The algorithms for linkage analysis were developed in the latter part of the 20th century. There are two main classes of linkage analysis: parametric and *nonparametric* [34]. Parametric linkage analysis relies on a model (parameters) of the inheritance, frequencies, and penetrance of a particular variant. Let F be the set of founders (original ancestors) in the pedigree, let gi be the genotype of individual i, let \(\Phi_{i}\) be

the phenotype of individual i, and let *f(i)* and *m(i)* be the father and mother of individual i. Then, the likelihood of observing the genotypes and phenotypes in the pedigree is:

\[L=\sum_{g_{1}} \ldots \sum_{g_{n}} \prod_{i} \operatorname{Pr}\left(\Phi_{i} \mid g_{i}\right) \prod_{f \in F} \operatorname{Pr}\left(g_{f}\right) \prod_{i \notin F} \operatorname{Pr}\left(g_{i} \mid g_{f(i)}, g_{m(i)}\right)\nonumber\]

The time required to compute this likelihood is exponential in both the number of markers being considered and the number of individuals in the pedigree. However, Elston and Stewart gave an algorithm for more efficiently computing it assuming no inbreeding in the pedigree [8]. Their insight was that conditioned on parental genotypes, offspring are conditionally independent. In other words, we can treat the pedigree as a Bayesian network to more efficiently compute the joint probability distribution. Their algorithm scales linearly in the size of the pedigree, but exponentially in the number of markers.

There are several issues with parametric linkage analysis. First, individual markers may not be informative (give unambiguous information about inheritance). For example, homozygous parents or genotyping error could lead to uninformative markers. To get around this, we could type more markers, but the algorithm does not scale well with the number of markers. Second, coming up with model parameters for a Mendelian disorder is straightforward. However, doing the same for non-Mendelian disorders is non-trivial. Finally, estimates of LD between markers are not inherently supported.

Nonparametric linkage analysis does not require a genetic model. Instead, we first infer the inheritance pattern given the genotypes and the pedigree. We then determine whether the inheritance pattern can explain the phenotypic variation in the pedigree.

Lander and Green formulated an HMM to perform the first part of this analysis [20]. The states of this HMM are inheritance vectors which specify the result every meiosis in the pedigree. Each individual is represented by 2 bits (one for each parent). The value of each bit is 0 or 1 depending on which of the grand-parental alleles is inherited. Figure 30.4 shows an example of the representation of two individuals in an inheritance vector.

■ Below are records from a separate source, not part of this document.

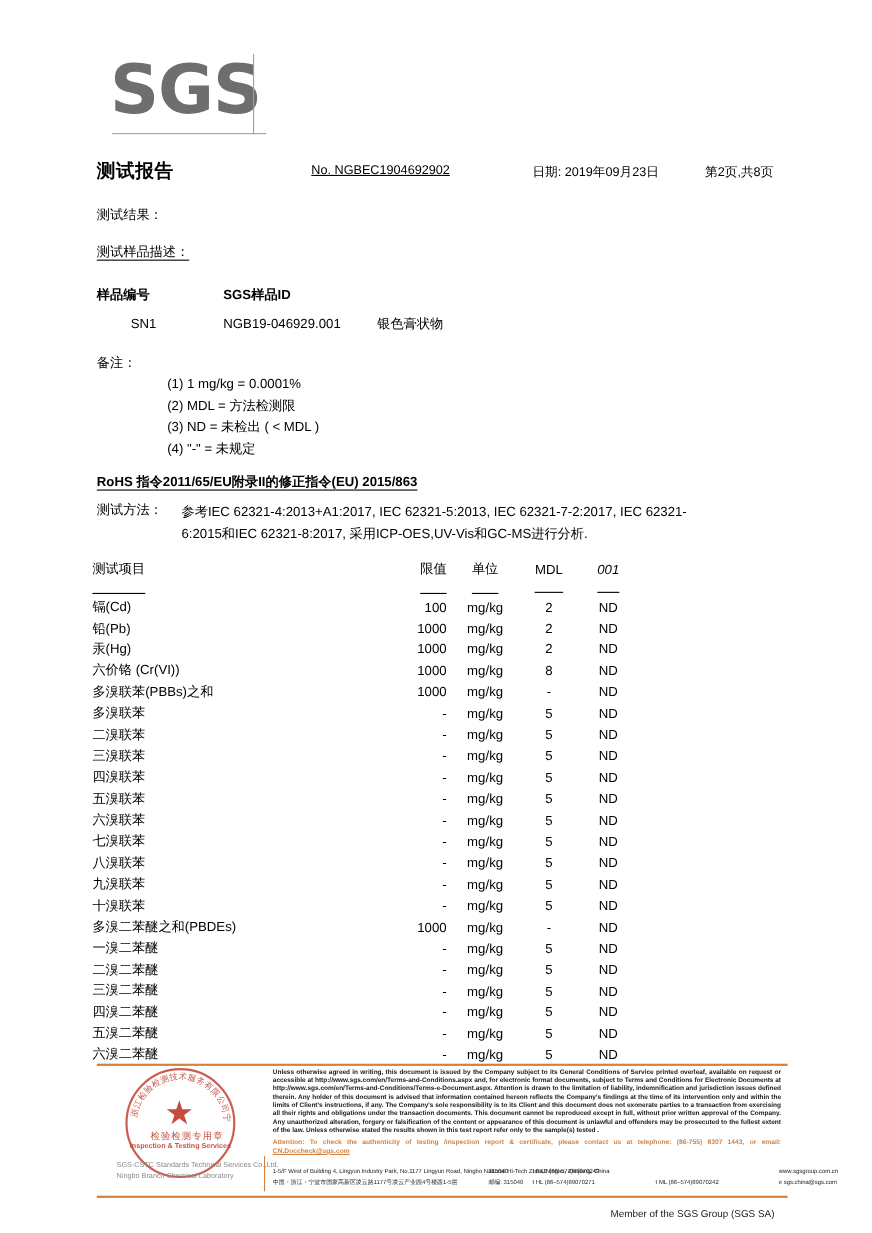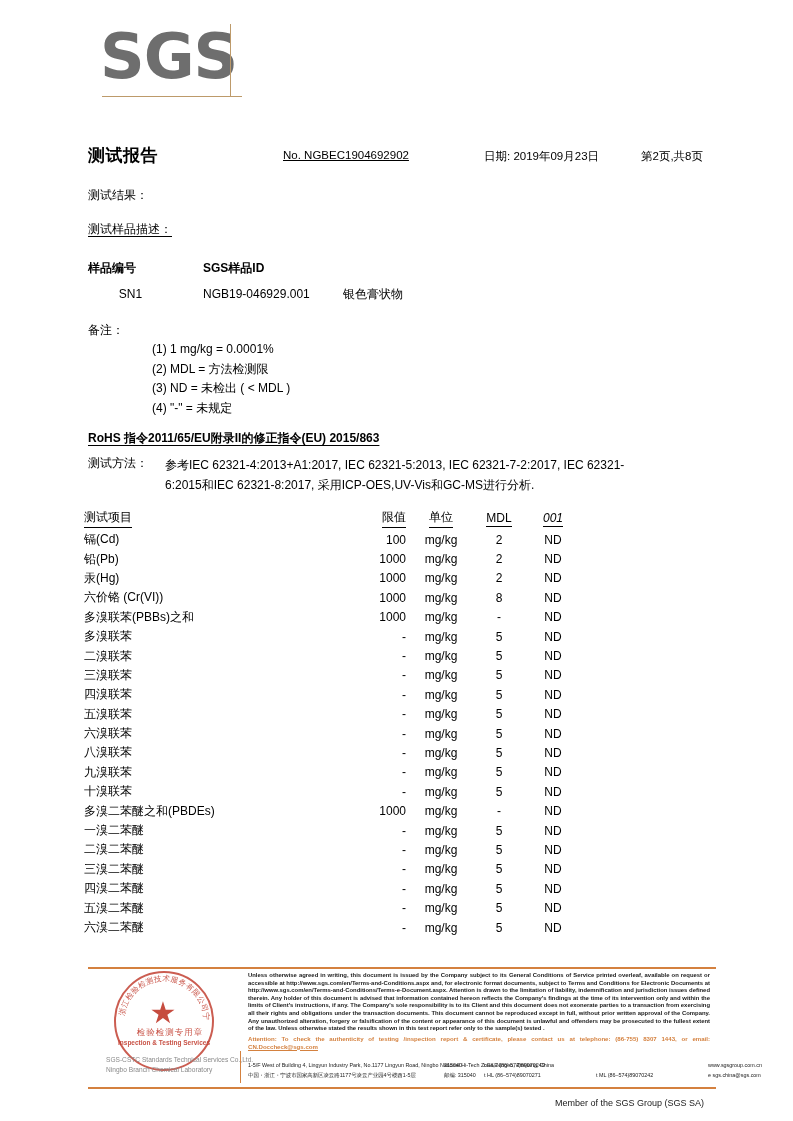--- a/index.html
+++ b/index.html
@@ -18,7 +18,7 @@
   .logo-area {
     position: absolute;
     left: 100px;
-    top: 24px;
+    top: 49px;
     width: 300px;
     height: 92px;
   }

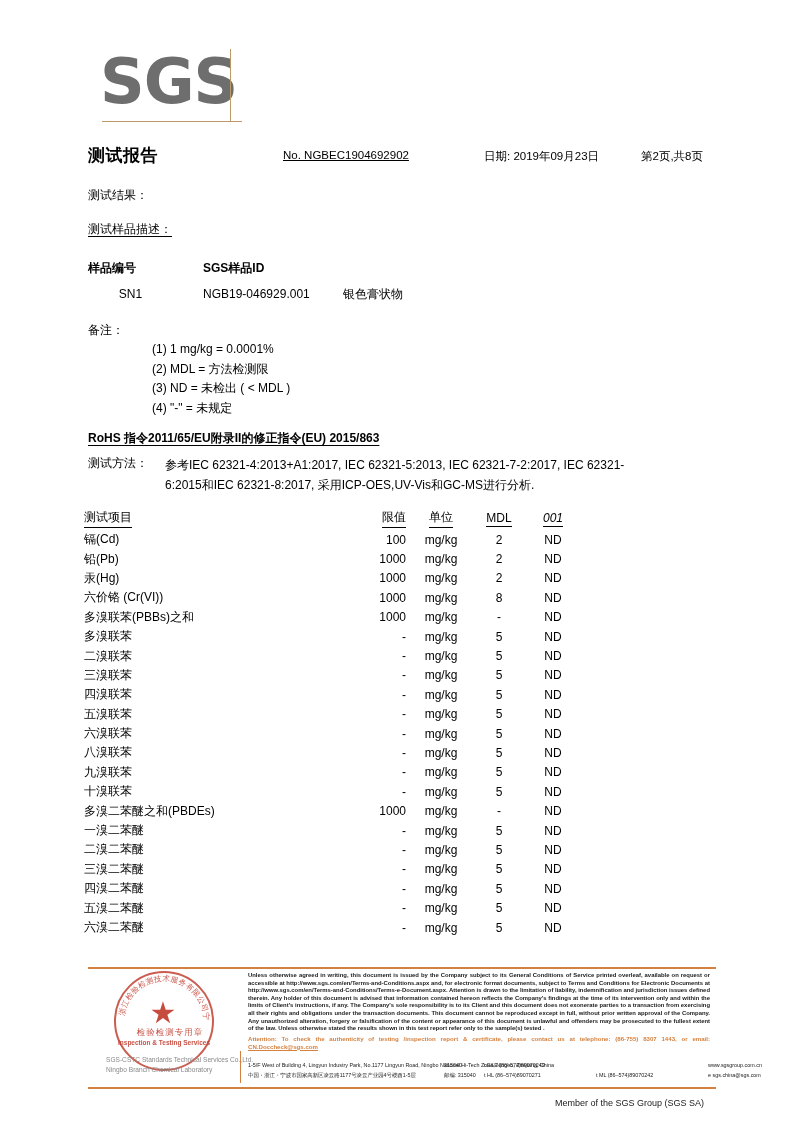--- a/index.html
+++ b/index.html
@@ -174,7 +174,7 @@
   .res-tbl .th-inner {
     display: inline-block;
     border-bottom: 1px solid #000;
-    padding-bottom: 1px;
+    padding-bottom: 13px;
   }
   .res-tbl .col-item   { width: 268px; text-align: left; padding-left: 14px; }
   .res-tbl .col-limit  { width: 72px;  text-align: right; padding-right: 10px; }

Each step of the HMM corresponds to a marker; a transition in the HMM corresponds to some bits of the inheritance vector changing. This means the allele inherited from some meiosis changed, i.e. that a recombination occurred. The transition probabilities in the HMM are then a function of the recombination fraction between adjacent markers and the Hamming distance (the number of bits which differ, or the number of recombinations) between the two states. We can use the forward-backward algorithm to compute posterior probabilities on this HMM and infer the probability of every inheritance pattern for every marker.

This algorithm scales linearly in the number of markers, but exponentially in the size of the pedigree. The number of states in the HMM is exponential in the length of the inheritance vector, which is linear in the size of the pedigree. In general, the problem is known to be NP-hard (to the best of our knowledge, we cannot do better than an algorithm which scales exponentially in the input) [28]. However, the problem is important not

only in this context, but also in the contexts of *haplotype inference* or *phasing* (assigning alleles to homologous chromosomes) and *genotype imputation* (inferring missing genotypes based on known genotypes). There have been many optimizations to make this analysis more tractable in practice [1, 11, 12, 15–18, 21, 23].

Linkage analysis identifies a broad genomic region which correlates with the trait of interest. To narrow down the region, we can use fine-resolution genetic maps of recombination breakpoints. We can then identify the affected gene and causal mutation by sequencing the region and testing for altered function.